Gwen sighed, melting into Ari a little more with each breath. “My parents lived on Troy, and I was born there, but I don’t remember it. My first memories are of Lionel. We moved there when I was small, but my parents…” She moved back and stretched, holding out her arms in the bluish-gold sunlight of this vivid planet. “It was too hard to play Middle Ages. They went back to Troy.”

“They left you… alone on Lionel?” Ari asked, slight anger leaking through her words.

“Never came back. Never even sent a message.” Gwen’s words slid into place—her worries about being left behind by Ari taking on the weight of her past. “The only good thing they ever did was gift me to the training school. I fell in love with Lionel. I found my first loyal friend.” Gwen smiled at Jordan. “She’s also a left-behind, and we made a vow to each other that someday one of us would be queen.”

“I could have so easily been given to Mercer,” Gwen added. “They would have owned me.”

Ari felt angry for not understanding sooner. She felt like pacing, like raging out. “Our baby won’t have those terrible realities poised over their head. I will not rest until—”

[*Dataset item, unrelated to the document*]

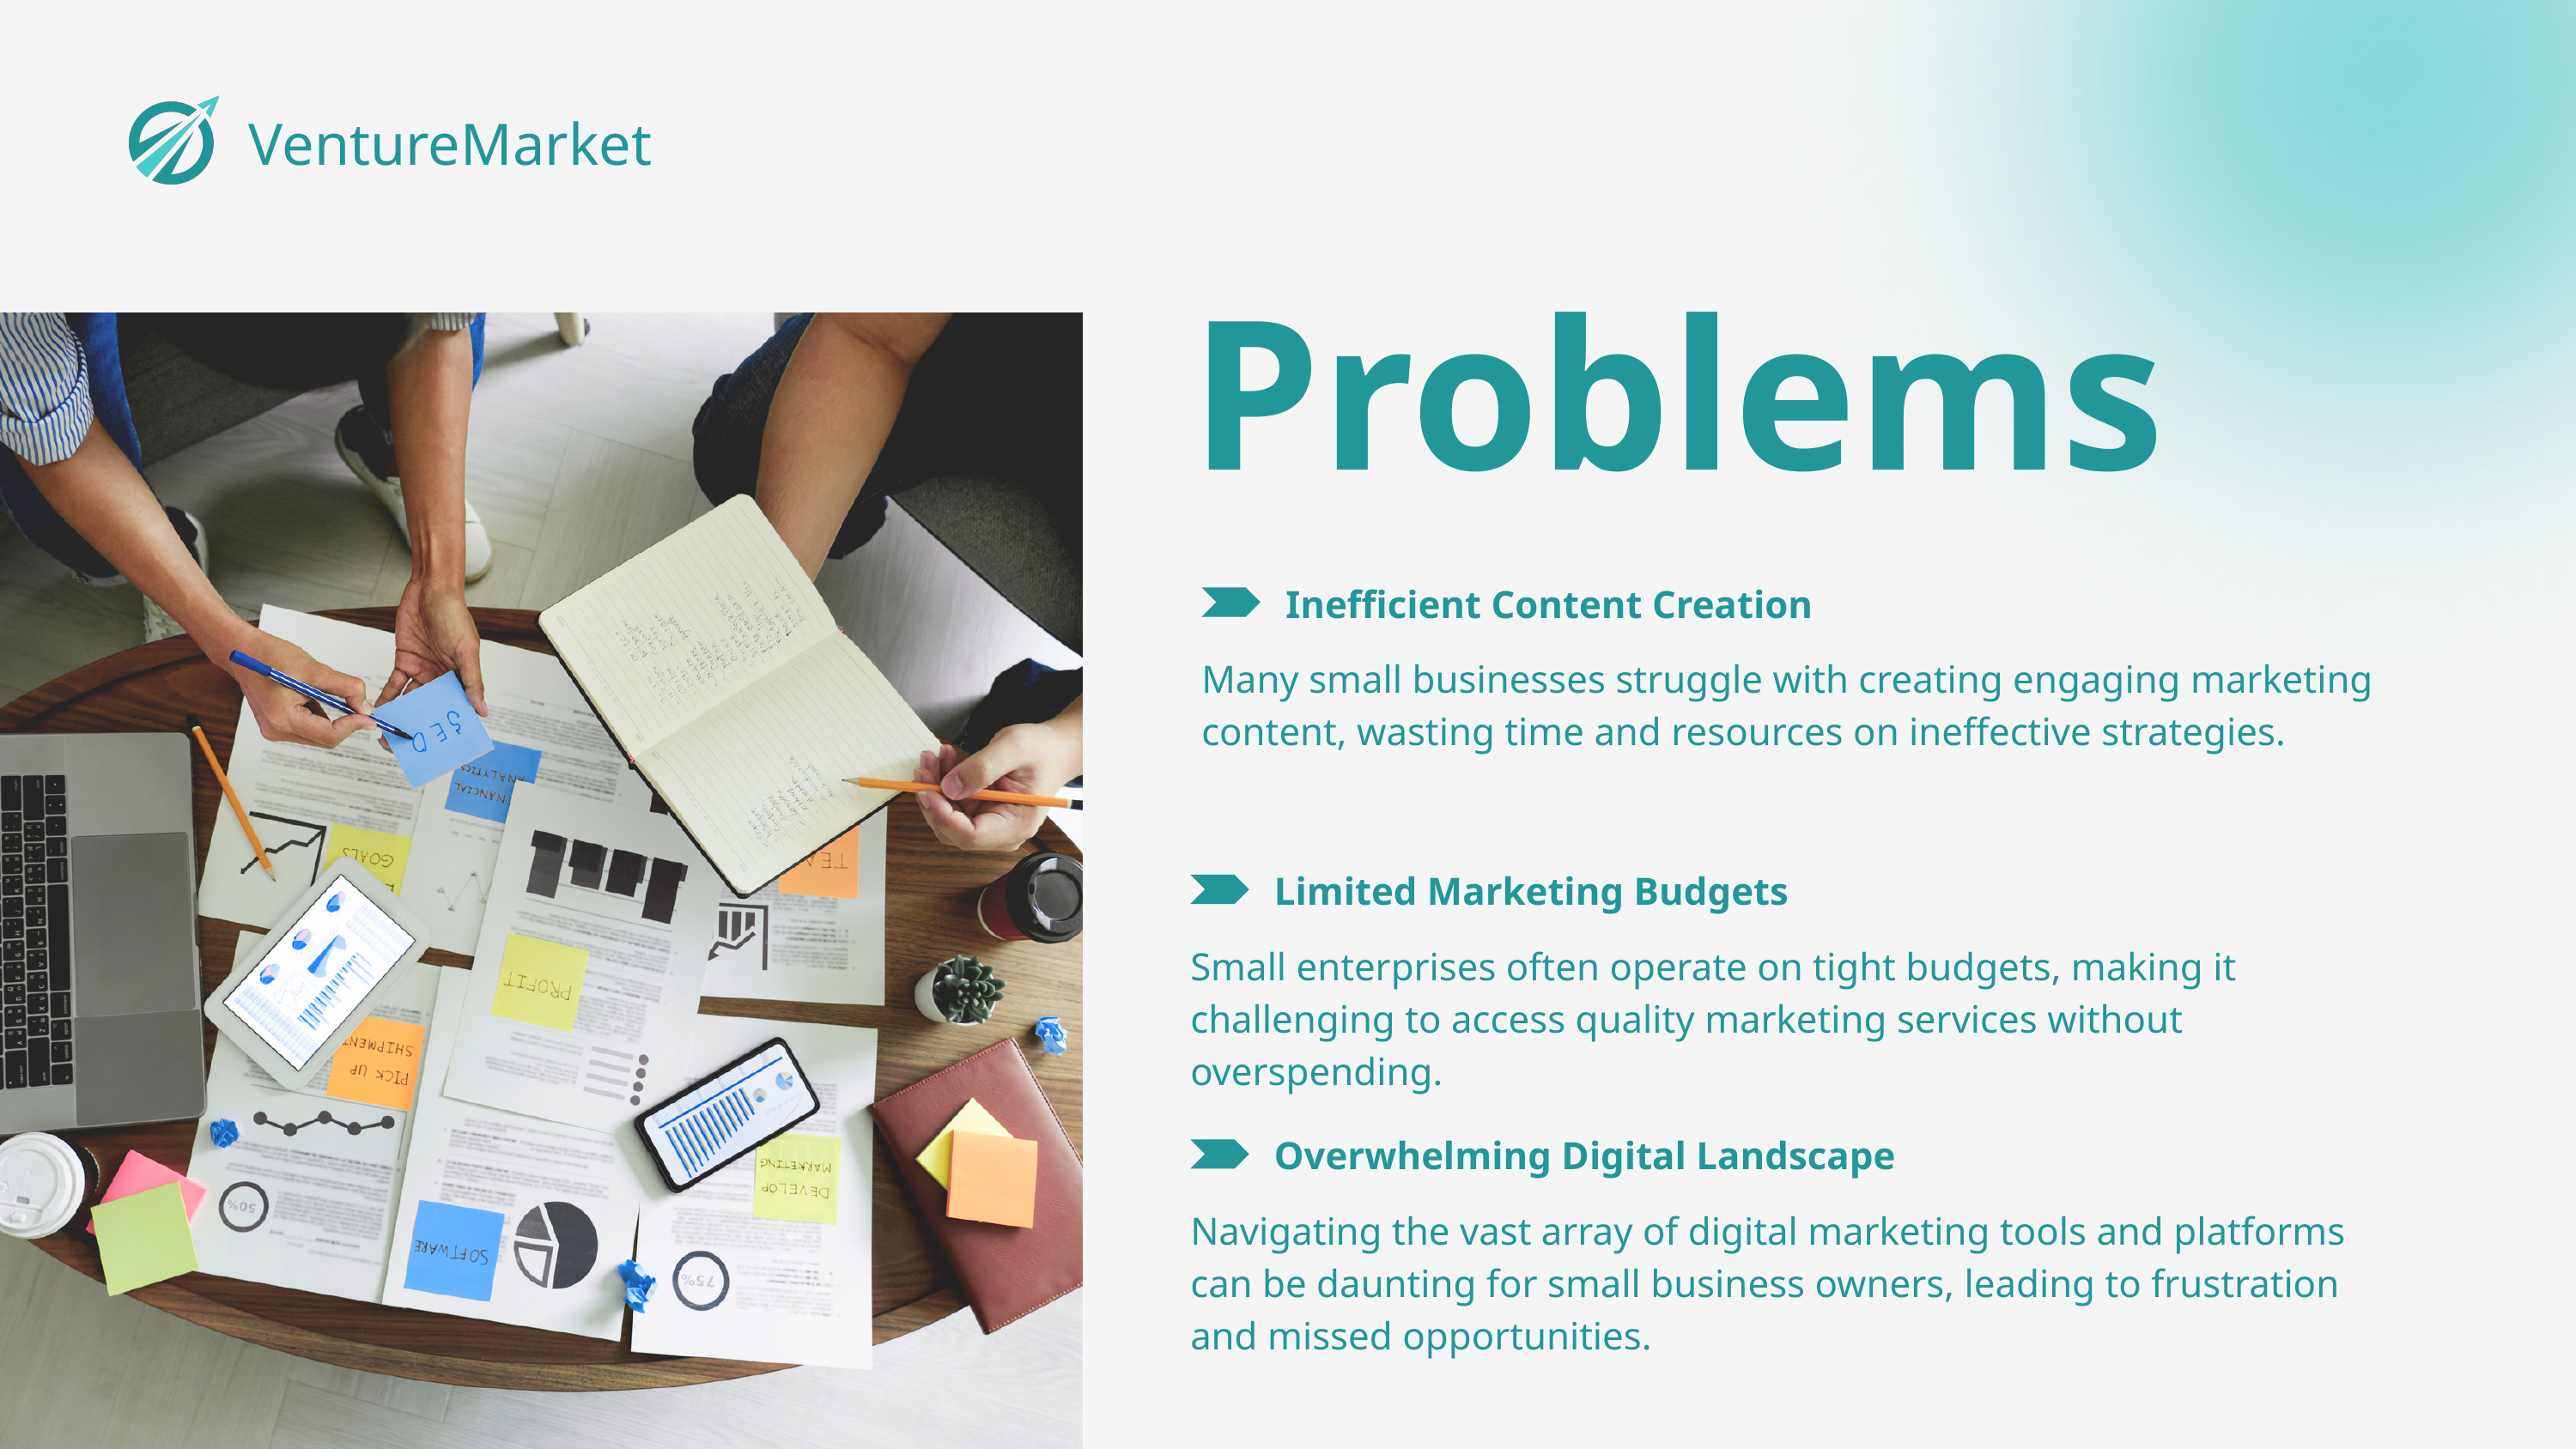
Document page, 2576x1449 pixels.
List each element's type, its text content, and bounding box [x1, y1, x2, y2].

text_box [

Gwen took her arm. “It’s okay, Ari. Everything we’ve done this past year… losing each other and then Kay… well, she will not grow up under Mercer’s control.”

“She?” Ari asked.

Gwen nodded. “Mother’s intuition.”

Ari didn’t say anything, but she hoped Gwen was right. According to Morgana and Merlin, King Arthur’s progeny, especially the boys, tended to cause far more trouble than they were worth. Of course, this child wasn’t Ari’s on a strictly genetic level. Was that enough to avoid the retelling of Arthur’s death at the hand of his son?

Mordred.

What a frigid name.

“You said ours,” Gwen murmured, pulling Ari close by the arm, interrupting her doomed thoughts. “You said our baby.”

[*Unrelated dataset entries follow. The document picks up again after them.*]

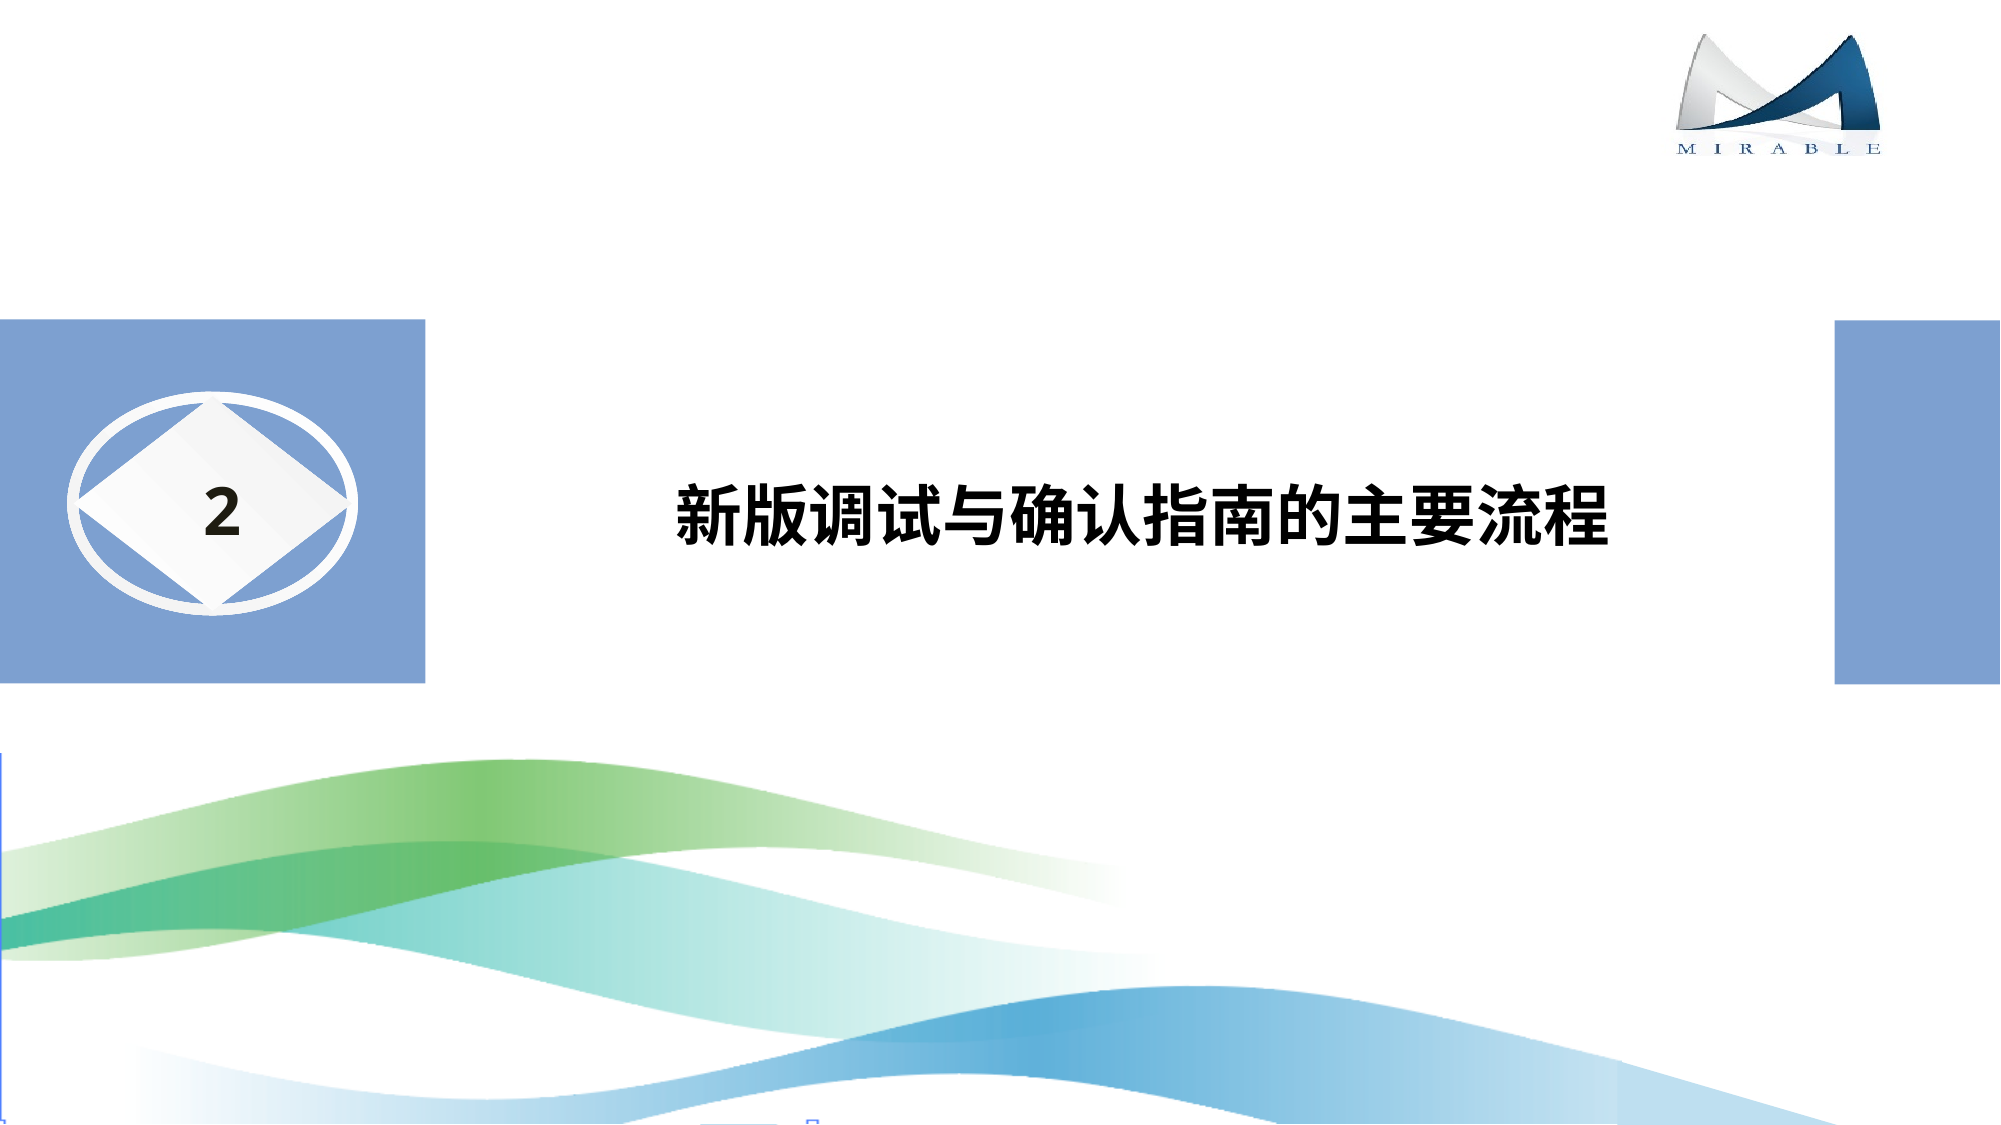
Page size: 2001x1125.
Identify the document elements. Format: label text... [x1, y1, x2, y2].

picture [1659, 32, 1896, 156]
text_box 2 [168, 461, 277, 557]
picture [0, 753, 1622, 1124]
text_box 新版调试与确认指南的主要流程 [660, 466, 1719, 562]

“That’s presumptuous, I know—”

Gwen stopped her lips with a kiss that was so soft and sweet, Ari couldn’t help but glow with joy—as if that door had been thrown open and now the sunlight was just pouring in.

Her moms made their way over, asking with all the subtle patience of a hungry taneen if they were going to be grandparents. When Gwen said yes, Mom roared with Big Mama levels of excitement, while Captain Mom wept.

Lastly, Ari took her friends to Ras Almal in the capital city of Omaira. She brought them to the huge amphitheater where the seven founding families of Ketch once met to discuss Mercer, their planet, their galaxy.

“I made this,” Ari said, slightly bashful as she pointed to the center of the large room. “Well, I had a lot of time on my hands the last time I was here.”

Merlin’s eyes nearly popped. “It’s a…”

“Round table,” Ari said, brushing sand off the stones she’d cut and hauled into place with her own hands, one brick at a time. “When I first heard about King Arthur, I thought this bit was the shining jewel of hypocrisy. How could there be one true king who then gave everyone an equal voice? Then, when I was here with so much time on my hands to think things through, I realized that humanity will never give people an equal voice. It’s not in our nature. That’s why King Arthur had to decree it.”

Merlin’s eyes stung with unbottled tears.

“Are you all right, old man?” Ari asked, smiling and slapping his back.

Merlin started up a low chant of sorts. “Find Ari. Train Ari. Nudge her onto the nearest throne. Defeat the greatest evil in the universe. Unite all of humankind. I’ve never been this close to completing it.”

“Will you stop aging backward if we sort this out?”

He opened his mouth, but then shut it. “I have absolutely no idea,” Merlin said. Ari wondered if he was waiting for some kind of great clicking, a way of knowing that this was over. “I’ve always believed that when this was through, I would stop aging backward. Recently I’ve learned that there might be… other factors at play.”